Among the entries that follow, find every line with the word "over" and list it.
BEGIN Working data
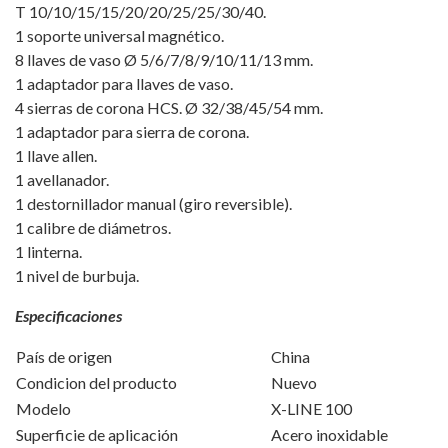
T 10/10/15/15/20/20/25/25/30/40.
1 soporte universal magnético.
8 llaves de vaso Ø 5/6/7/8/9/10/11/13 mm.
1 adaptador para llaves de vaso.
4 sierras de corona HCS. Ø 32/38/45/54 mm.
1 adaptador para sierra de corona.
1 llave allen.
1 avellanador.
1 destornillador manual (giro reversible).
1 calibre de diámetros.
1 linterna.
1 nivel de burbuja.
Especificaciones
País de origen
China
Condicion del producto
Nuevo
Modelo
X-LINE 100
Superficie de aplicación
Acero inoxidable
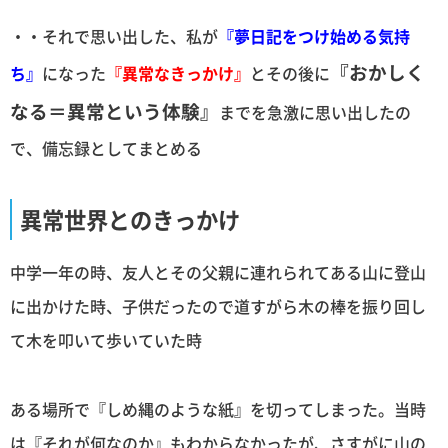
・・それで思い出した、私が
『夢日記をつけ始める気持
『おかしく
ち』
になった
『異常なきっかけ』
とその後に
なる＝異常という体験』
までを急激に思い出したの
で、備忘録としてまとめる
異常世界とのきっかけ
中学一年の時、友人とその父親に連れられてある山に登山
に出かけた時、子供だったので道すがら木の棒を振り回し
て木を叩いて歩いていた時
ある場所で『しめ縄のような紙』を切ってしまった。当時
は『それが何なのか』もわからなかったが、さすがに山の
END Working data
BEGIN Working data
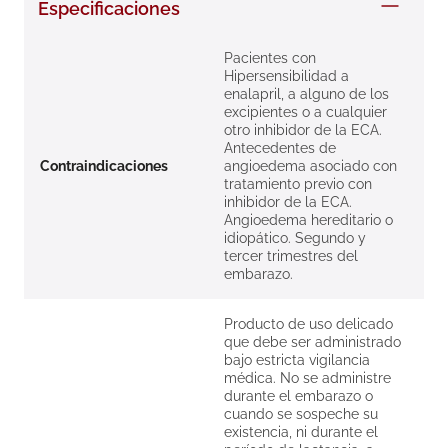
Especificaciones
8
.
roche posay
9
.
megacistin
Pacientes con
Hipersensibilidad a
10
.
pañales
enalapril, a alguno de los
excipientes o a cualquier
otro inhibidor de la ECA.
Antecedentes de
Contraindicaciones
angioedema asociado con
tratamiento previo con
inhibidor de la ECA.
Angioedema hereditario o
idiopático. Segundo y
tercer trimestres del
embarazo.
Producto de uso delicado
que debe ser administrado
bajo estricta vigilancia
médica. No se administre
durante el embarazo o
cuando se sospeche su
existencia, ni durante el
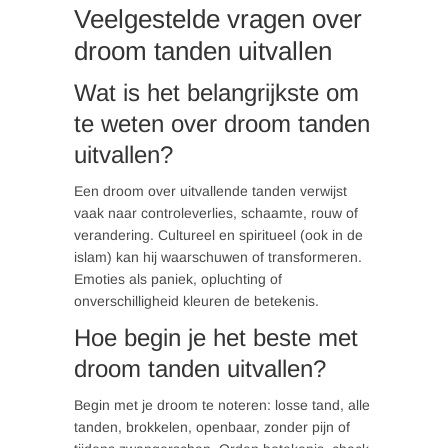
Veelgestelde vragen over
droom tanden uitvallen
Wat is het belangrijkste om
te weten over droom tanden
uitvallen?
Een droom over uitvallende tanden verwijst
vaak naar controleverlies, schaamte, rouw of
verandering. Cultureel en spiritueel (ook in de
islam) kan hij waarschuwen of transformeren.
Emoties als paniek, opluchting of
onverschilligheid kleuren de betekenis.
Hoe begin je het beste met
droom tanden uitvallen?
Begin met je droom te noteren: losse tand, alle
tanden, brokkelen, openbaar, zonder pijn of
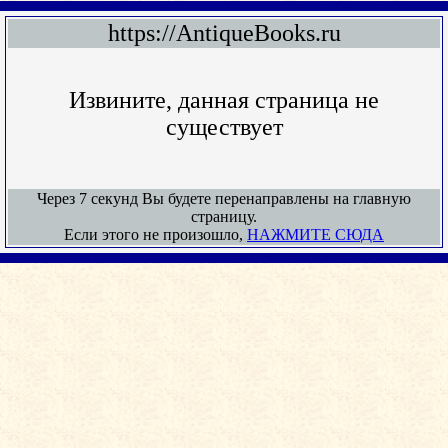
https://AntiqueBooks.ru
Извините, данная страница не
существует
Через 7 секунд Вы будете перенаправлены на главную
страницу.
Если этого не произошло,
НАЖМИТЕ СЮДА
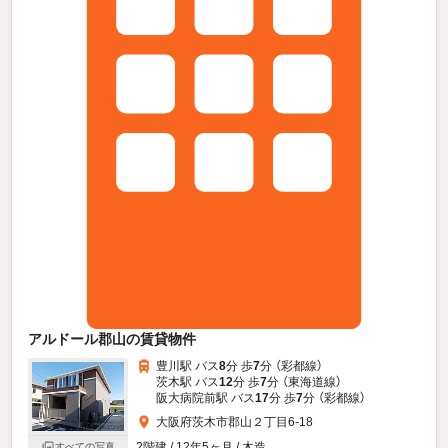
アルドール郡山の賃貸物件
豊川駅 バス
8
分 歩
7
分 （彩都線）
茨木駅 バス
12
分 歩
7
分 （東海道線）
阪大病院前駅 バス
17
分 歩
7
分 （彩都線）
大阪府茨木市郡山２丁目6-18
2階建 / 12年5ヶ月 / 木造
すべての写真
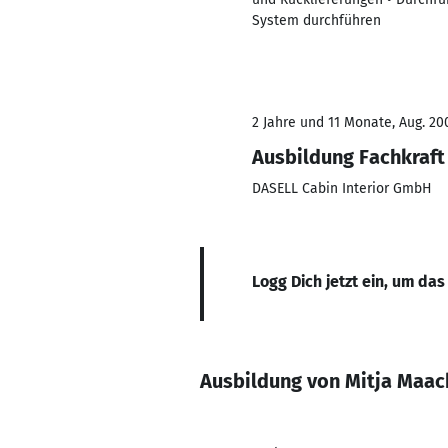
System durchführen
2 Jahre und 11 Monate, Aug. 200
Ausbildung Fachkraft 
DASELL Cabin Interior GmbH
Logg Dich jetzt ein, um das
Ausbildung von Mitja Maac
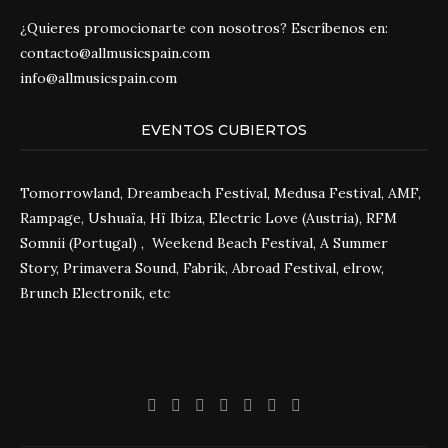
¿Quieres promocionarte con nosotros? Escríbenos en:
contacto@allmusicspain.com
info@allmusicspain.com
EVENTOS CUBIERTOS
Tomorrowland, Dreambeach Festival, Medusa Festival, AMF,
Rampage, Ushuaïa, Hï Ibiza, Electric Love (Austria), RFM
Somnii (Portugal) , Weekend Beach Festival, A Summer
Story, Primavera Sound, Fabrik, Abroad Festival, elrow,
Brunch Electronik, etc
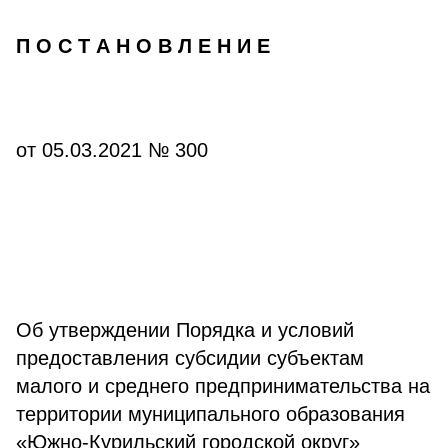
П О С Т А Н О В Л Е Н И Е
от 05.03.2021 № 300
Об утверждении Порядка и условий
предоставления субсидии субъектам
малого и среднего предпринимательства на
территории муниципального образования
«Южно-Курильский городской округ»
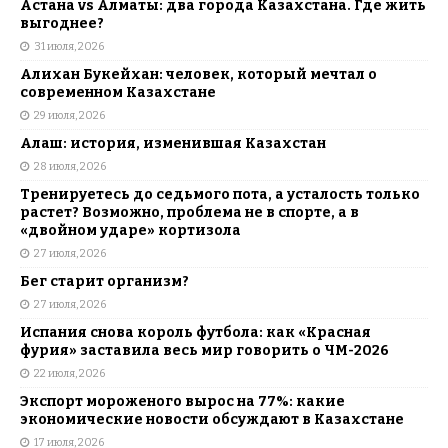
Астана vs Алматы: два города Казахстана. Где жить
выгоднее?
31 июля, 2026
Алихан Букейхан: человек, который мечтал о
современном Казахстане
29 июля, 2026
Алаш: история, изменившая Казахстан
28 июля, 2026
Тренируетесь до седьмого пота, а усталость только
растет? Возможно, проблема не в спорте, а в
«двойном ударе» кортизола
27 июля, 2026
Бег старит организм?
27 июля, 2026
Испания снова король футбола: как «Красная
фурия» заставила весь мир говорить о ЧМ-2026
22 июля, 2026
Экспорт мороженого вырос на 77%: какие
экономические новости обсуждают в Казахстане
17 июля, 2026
END Working data
BEGIN Working data
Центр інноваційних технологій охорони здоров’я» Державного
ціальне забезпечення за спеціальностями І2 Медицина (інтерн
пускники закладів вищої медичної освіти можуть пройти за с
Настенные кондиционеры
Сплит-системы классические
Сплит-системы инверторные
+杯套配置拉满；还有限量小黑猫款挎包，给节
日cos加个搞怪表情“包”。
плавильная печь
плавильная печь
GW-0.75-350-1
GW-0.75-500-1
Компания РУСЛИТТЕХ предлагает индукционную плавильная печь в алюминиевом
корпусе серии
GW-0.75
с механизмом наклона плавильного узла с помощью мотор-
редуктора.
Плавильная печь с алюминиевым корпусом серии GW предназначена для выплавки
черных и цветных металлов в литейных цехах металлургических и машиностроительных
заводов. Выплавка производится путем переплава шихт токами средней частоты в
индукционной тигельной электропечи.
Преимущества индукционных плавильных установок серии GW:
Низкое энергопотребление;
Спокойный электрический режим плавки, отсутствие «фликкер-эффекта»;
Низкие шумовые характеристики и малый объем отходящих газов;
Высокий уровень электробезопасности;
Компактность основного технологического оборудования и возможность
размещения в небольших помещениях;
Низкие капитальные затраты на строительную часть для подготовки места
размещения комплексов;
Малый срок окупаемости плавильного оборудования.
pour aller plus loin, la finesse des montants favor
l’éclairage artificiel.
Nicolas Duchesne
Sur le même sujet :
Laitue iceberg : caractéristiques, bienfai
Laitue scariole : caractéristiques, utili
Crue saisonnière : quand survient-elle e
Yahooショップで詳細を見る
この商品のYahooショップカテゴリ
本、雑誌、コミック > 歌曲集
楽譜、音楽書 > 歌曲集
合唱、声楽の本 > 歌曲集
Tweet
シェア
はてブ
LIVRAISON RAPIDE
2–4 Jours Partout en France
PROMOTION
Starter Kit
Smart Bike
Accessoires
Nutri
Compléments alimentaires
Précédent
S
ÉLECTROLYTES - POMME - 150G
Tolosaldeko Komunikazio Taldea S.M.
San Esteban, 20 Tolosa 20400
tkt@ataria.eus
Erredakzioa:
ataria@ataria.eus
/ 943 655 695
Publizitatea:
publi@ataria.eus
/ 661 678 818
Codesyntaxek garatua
END Working data
Response box:
Veelgestelde vragen over
te weten over droom tanden
Een droom over uitvallende tanden verwijst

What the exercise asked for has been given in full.